- Film poster
- Directed by: Ten Shimoyama
- Screenplay by: Goro Nakajima
- Based on: Otogirisō by Shukei Nagasaka
- Starring: Megumi Okina; Yōichirō Saitō; Kōji Ōkura; Reiko Matsuo;
- Cinematography: Kazuhiko Ogura
- Edited by: Seigo Hirasawa
- Music by: Asako Yoshida
- Production companies: Kadokawa Shoten; Asmik Ace Entertainment; Toho; Imagica;
- Distributed by: Toho
- Release date: January 27, 2001 (Japan);
- Running time: 85 minutes
- Country: Japan
- Language: Japanese

= St. John's Wort (film) =

2001 film by Ten Shimoyama

St. John's Wort (弟切草, Otogirisō) is a 2001 Japanese horror film directed by Ten Shimoyama, based on Chunsoft's visual novel Otogirisō.

==Cast==
- Megumi Okina (Nami Kikushima/Naomi Kaizawa)
- Yōichirō Saitō (Kōhei Matsudaira)
- Kōji Ōkura (Shinichi Ukita)
- Reiko Matsuo (Tōko Ozeki)
- Minoru Terada (Soichi Kaizawa)

==Release==
St. John's Wort was released in Japan on January 27, 2001. It was shown at the Fantasia Film Festival in Montreal, Canada on July 13, 2001. It was released in both an English-dub and subtitled edition by Asylum Home Entertainment on March 23, 2004.

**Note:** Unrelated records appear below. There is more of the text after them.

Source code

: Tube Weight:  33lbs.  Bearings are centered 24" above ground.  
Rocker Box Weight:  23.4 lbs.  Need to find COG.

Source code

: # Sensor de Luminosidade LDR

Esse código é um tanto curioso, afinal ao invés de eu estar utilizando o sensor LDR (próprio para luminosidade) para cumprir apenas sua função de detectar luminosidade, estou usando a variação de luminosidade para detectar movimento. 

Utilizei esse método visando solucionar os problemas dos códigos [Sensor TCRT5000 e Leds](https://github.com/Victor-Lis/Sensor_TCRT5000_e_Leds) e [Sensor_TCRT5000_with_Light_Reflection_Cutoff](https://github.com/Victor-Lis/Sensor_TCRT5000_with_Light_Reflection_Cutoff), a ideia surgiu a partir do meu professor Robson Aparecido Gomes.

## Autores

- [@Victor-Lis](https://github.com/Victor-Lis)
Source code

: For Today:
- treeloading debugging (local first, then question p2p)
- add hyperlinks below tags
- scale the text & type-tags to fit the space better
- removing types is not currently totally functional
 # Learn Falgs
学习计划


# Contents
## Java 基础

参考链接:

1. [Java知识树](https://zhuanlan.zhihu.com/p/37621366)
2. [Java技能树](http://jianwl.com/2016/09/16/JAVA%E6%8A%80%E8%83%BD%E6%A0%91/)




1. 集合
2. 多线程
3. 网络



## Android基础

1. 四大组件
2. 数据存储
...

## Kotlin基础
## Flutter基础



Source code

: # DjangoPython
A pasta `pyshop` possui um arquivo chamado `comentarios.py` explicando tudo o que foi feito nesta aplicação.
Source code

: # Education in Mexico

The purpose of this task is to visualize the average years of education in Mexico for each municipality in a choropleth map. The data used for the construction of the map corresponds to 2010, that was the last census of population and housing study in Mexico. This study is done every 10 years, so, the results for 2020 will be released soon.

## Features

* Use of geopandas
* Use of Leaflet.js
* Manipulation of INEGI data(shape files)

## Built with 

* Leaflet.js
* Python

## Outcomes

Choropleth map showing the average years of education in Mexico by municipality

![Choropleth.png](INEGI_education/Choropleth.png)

The film was released on Blu-ray with Japanese audio and English subtitles by Arrow Video as part of the J-Horror Rising box set on October 29th, 2025.

== Reception ==
St. John's Wort received mixed critical reviews. Paste Magazine criticized the film's supererogation as a whole, citing the framing device and the visuals to be "way, way too much for what's supposed to be an atmospheric exploration of a creepy old manor". However, the movie had "enough going on that it's hard for your attention to wander", and was enough to keep Paste entertained. The movie ranked 42nd out of Paste Magazine's list of 75 live-action video game movies.